Azathioprine (AZA) is an immunosuppressive agent, whose most common adverse effects comprise gastrointestinal symptoms; granulocytopenia; hepatitis; and less frequently, nephritis, pancreatitis, and skin lesions. erythema nodosum (EN) is a rare but documented manifestation associated with AZA treatment. We herein report for the first time the occurrence of this side effect in a patient with bullous pemphigoid (BP).
A 65-year-old woman had been recently diagnosed as having BP on the basis of a generalized pruriginous bullous eruption affecting predominantly the trunk and the limbs, and a compatible biopsy. Treatment with prednisone (60 mg Q.D.) was started and the skin lesions progressively improved within 3 weeks. After checking that thiopurine methyltransferase (TPMT) activity was normal, AZA (50 mg Q.D.) was introduced as a corticosteroid-sparing agent. One week later, well-tolerated fever along with several tender, dusky red-purple nodular subcutaneous lesions appeared on both lower legs [Figure 1]. There was no evidence of any other symptoms or clinical findings. Complete blood count, laboratory tests, and chest radiograph showed no abnormalities. Mantoux test was negative. Biopsy of a skin nodule was performed and histological examination revealed septal panniculitis with lymphocytic infiltration of the hypodermis [Figure 2], findings highly suggestive of EN. Aside from prednisone and AZA, no other medications were administered at that time. Hypersensitivity reaction to AZA was suspected and the drug was discontinued, observing complete remission of the fever and EN within 2 weeks.

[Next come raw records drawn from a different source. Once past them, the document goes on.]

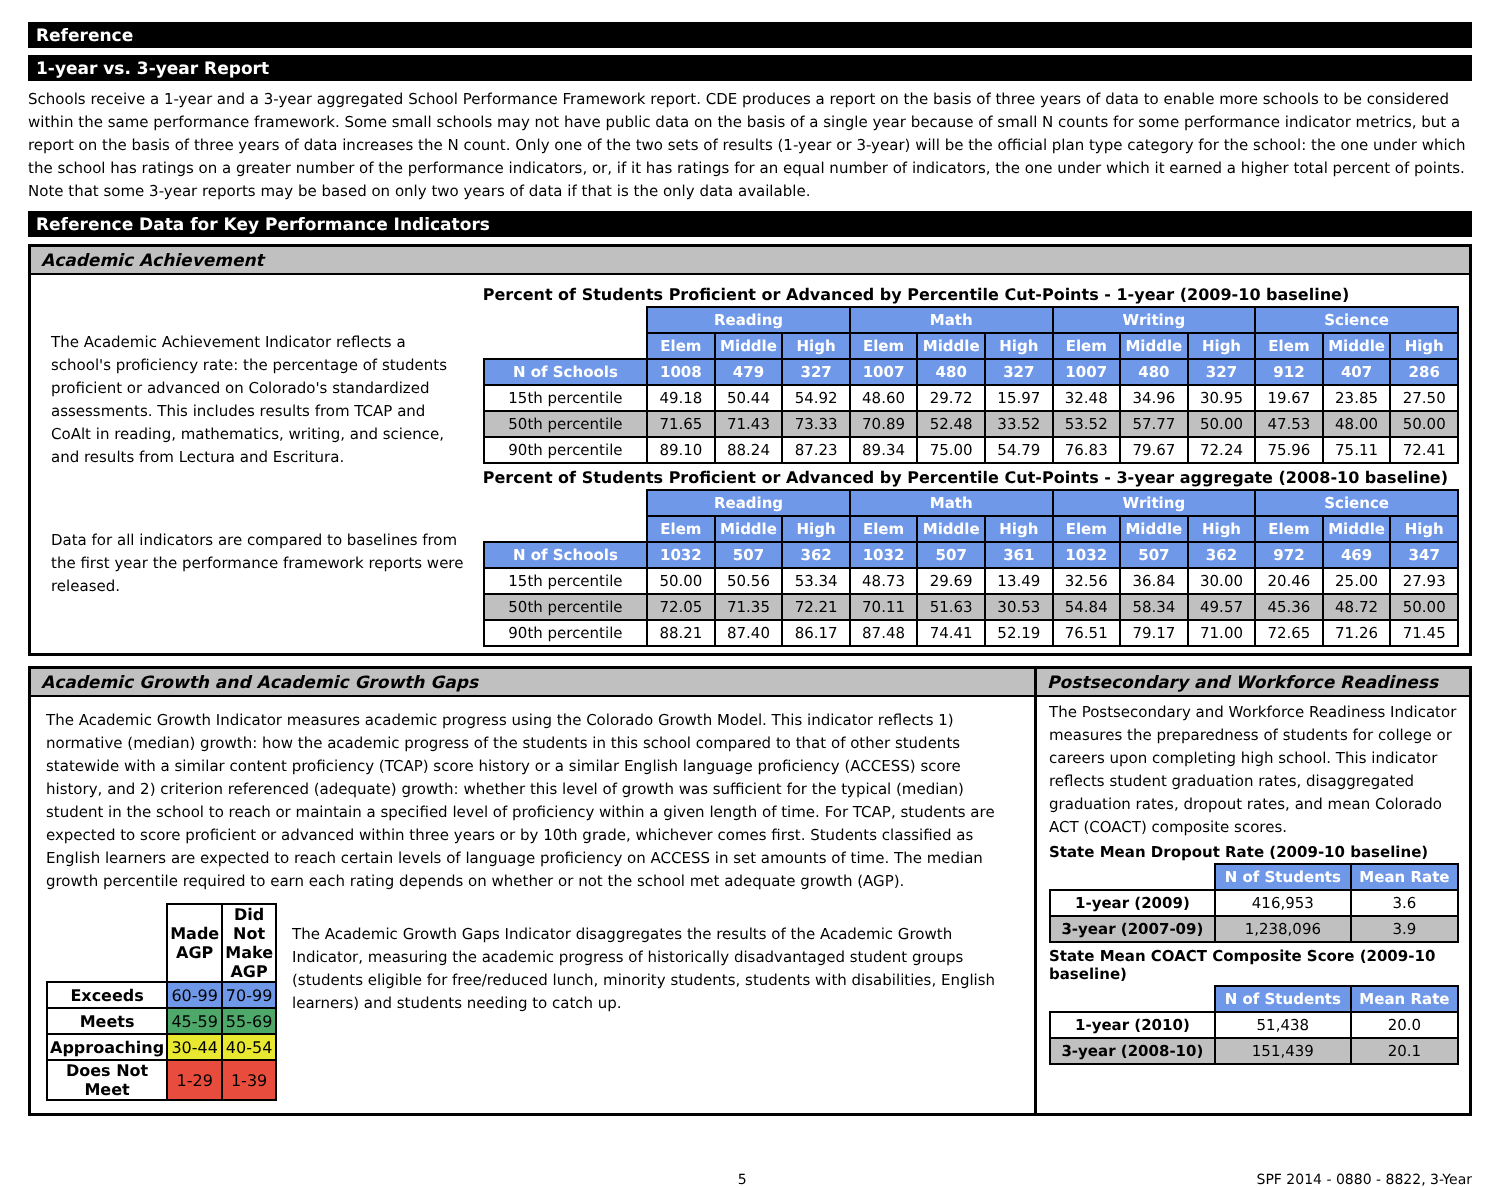Reference
1-year vs. 3-year Report
Schools receive a 1-year and a 3-year aggregated School Performance Framework report. CDE produces a report on the basis of three years of data to enable more schools to be considered within the same performance framework. Some small schools may not have public data on the basis of a single year because of small N counts for some performance indicator metrics, but a report on the basis of three years of data increases the N count. Only one of the two sets of results (1-year or 3-year) will be the official plan type category for the school: the one under which the school has ratings on a greater number of the performance indicators, or, if it has ratings for an equal number of indicators, the one under which it earned a higher total percent of points. Note that some 3-year reports may be based on only two years of data if that is the only data available.
Reference Data for Key Performance Indicators
Academic Achievement
The Academic Achievement Indicator reflects a school's proficiency rate: the percentage of students proficient or advanced on Colorado's standardized assessments. This includes results from TCAP and CoAlt in reading, mathematics, writing, and science, and results from Lectura and Escritura.
Data for all indicators are compared to baselines from the first year the performance framework reports were released.
Percent of Students Proficient or Advanced by Percentile Cut-Points - 1-year (2009-10 baseline)
| | Reading | | | Math | | | Writing | | | Science | | |
| | Elem | Middle | High | Elem | Middle | High | Elem | Middle | High | Elem | Middle | High |
| N of Schools | 1008 | 479 | 327 | 1007 | 480 | 327 | 1007 | 480 | 327 | 912 | 407 | 286 |
| 15th percentile | 49.18 | 50.44 | 54.92 | 48.60 | 29.72 | 15.97 | 32.48 | 34.96 | 30.95 | 19.67 | 23.85 | 27.50 |
| 50th percentile | 71.65 | 71.43 | 73.33 | 70.89 | 52.48 | 33.52 | 53.52 | 57.77 | 50.00 | 47.53 | 48.00 | 50.00 |
| 90th percentile | 89.10 | 88.24 | 87.23 | 89.34 | 75.00 | 54.79 | 76.83 | 79.67 | 72.24 | 75.96 | 75.11 | 72.41 |
Percent of Students Proficient or Advanced by Percentile Cut-Points - 3-year aggregate (2008-10 baseline)
| | Reading | | | Math | | | Writing | | | Science | | |
| | Elem | Middle | High | Elem | Middle | High | Elem | Middle | High | Elem | Middle | High |
| N of Schools | 1032 | 507 | 362 | 1032 | 507 | 361 | 1032 | 507 | 362 | 972 | 469 | 347 |
| 15th percentile | 50.00 | 50.56 | 53.34 | 48.73 | 29.69 | 13.49 | 32.56 | 36.84 | 30.00 | 20.46 | 25.00 | 27.93 |
| 50th percentile | 72.05 | 71.35 | 72.21 | 70.11 | 51.63 | 30.53 | 54.84 | 58.34 | 49.57 | 45.36 | 48.72 | 50.00 |
| 90th percentile | 88.21 | 87.40 | 86.17 | 87.48 | 74.41 | 52.19 | 76.51 | 79.17 | 71.00 | 72.65 | 71.26 | 71.45 |
Academic Growth and Academic Growth Gaps
The Academic Growth Indicator measures academic progress using the Colorado Growth Model. This indicator reflects 1) normative (median) growth: how the academic progress of the students in this school compared to that of other students statewide with a similar content proficiency (TCAP) score history or a similar English language proficiency (ACCESS) score history, and 2) criterion referenced (adequate) growth: whether this level of growth was sufficient for the typical (median) student in the school to reach or maintain a specified level of proficiency within a given length of time. For TCAP, students are expected to score proficient or advanced within three years or by 10th grade, whichever comes first. Students classified as English learners are expected to reach certain levels of language proficiency on ACCESS in set amounts of time. The median growth percentile required to earn each rating depends on whether or not the school met adequate growth (AGP).
| | Made AGP | Did Not Make AGP |
| Exceeds | 60-99 | 70-99 |
| Meets | 45-59 | 55-69 |
| Approaching | 30-44 | 40-54 |
| Does Not Meet | 1-29 | 1-39 |
The Academic Growth Gaps Indicator disaggregates the results of the Academic Growth Indicator, measuring the academic progress of historically disadvantaged student groups (students eligible for free/reduced lunch, minority students, students with disabilities, English learners) and students needing to catch up.
Postsecondary and Workforce Readiness
The Postsecondary and Workforce Readiness Indicator measures the preparedness of students for college or careers upon completing high school. This indicator reflects student graduation rates, disaggregated graduation rates, dropout rates, and mean Colorado ACT (COACT) composite scores.
State Mean Dropout Rate (2009-10 baseline)
| | N of Students | Mean Rate |
| 1-year (2009) | 416,953 | 3.6 |
| 3-year (2007-09) | 1,238,096 | 3.9 |
State Mean COACT Composite Score (2009-10 baseline)
| | N of Students | Mean Rate |
| 1-year (2010) | 51,438 | 20.0 |
| 3-year (2008-10) | 151,439 | 20.1 |
5 SPF 2014 - 0880 - 8822, 3-Year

AZA is a thiopurine-derived immunosuppressive drug that is commonly used in several dermatological and rheumatic diseases as a corticosteroid-sparing agent, so recognizing AZA hypersensitivity reactions are important in daily clinical practice. Similar prevalence in men and women, a wide range of age of presentation (16-76 years), and a broad variation in the initial dose of AZA (100 ± 48 mg) have been described previously. De Fonclare et al. reported three cases of EN associated with AZA in patients with inflammatory bowel disease. Similarities and differences between those cases and ours can be noted. The time interval between AZA initiation and EN appearance varied from 1 to 2 weeks (a mean of 12 days), similar to our case. However, those patients had fever, rash, and arthralgias in addition to EN. Interestingly, TPMT activity was normal both in de Fonclare's cases and ours. On the other hand, complete remission of all clinical and biochemical abnormalities after discontinuing AZA was noted in all cases, as in our case. Finally, unlike de Fonclaire et al., we did not re-administer the patient AZA to confirm the diagnosis since life-threatening complications, even with using small doses of AZA or 6-mercaptopurine, have been reported previously.[2,3] However, the suspicion of AZA hypersensitivity remained very high because of the following: The chronology of the patient's illness in relation to the initiation of AZA (only 1 week of time between the cause and the suspected effect); the presence of features of hypersensitivity to AZA described previously: Fever and EN; the absence of other causes that could justify the development of fever and EN; and the fast improvement and remission of EN after AZA withdrawal.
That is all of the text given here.